Title: Desorption electrospray ionization (DESI) source coupling ion mobility mass spectrometry for imaging fluoropezil (DC20) distribution in rat brain Guo R, Zhou L, Chen X Ref: Anal Bioanal Chem, 413:5835, 2021 : PubMed
Fluoropezil (DC20) is a new selective acetylcholinesterase inhibitor, and it was developed for the treatment of Alzheimer's disease patients. In this study, a desorption electrospray ionization source coupling ion mobility mass spectrometry imaging (DESI/IMS-MSI) method was developed to explore the distribution of DC20 in brain tissue following oral administration. Rat brain coronal slices obtained 1 h and 3 h following drug dosing were used in the study. D6-DC20 was used as internal standard and sprayed by matrix sprayer on the brain slices to calibrate the matrix effect. Ion mobility separation was used to reduce the interference from background noise and the biological matrix. By optimizing DESI-MSI parameters for improved sensitivity, the limit of quantitation of the method was 1.45 pg/mm(2) with a linear range from 1.45 to 72.7 pg/mm(2).
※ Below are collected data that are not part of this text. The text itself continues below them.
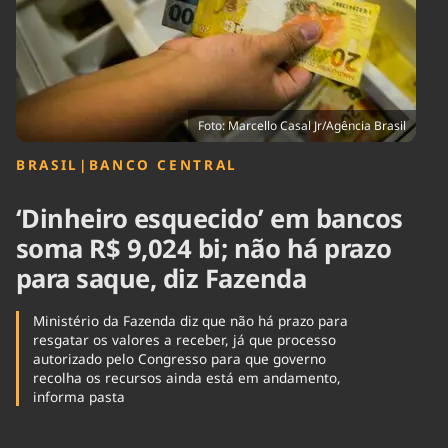
Tecnologia
Infraestrutura
Tempo
Cinema
Internacional
Foto: Marcello Casal Jr/Agência Brasil
BRASIL
|
BANCO CENTRAL
‘Dinheiro esquecido’ em bancos
soma R$ 9,024 bi; não há prazo
para saque, diz Fazenda
Ministério da Fazenda diz que não há prazo para
resgatar os valores a receber, já que processo
autorizado pelo Congresso para que governo
recolha os recursos ainda está em andamento,
informa pasta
DESI-MSI data showed that DC20 could quickly enter and diffuse across whole brain and tended to be much more enriched in striatum than cerebral cortex and hippocampus, which was consistent with quantitative analysis using high-performance liquid chromatography-electrospray tandem mass spectrometry to measure DC20 concentration in each homogenized brain sub-region. The workflow of tissue imaging method optimization and strategy were established, and for the first time, the DESI-MSI technique and optimized method were used to explore the distribution characteristics of DC20 in rat brain, which could help elucidate pharmacological effect mechanisms and improve clinical outcomes.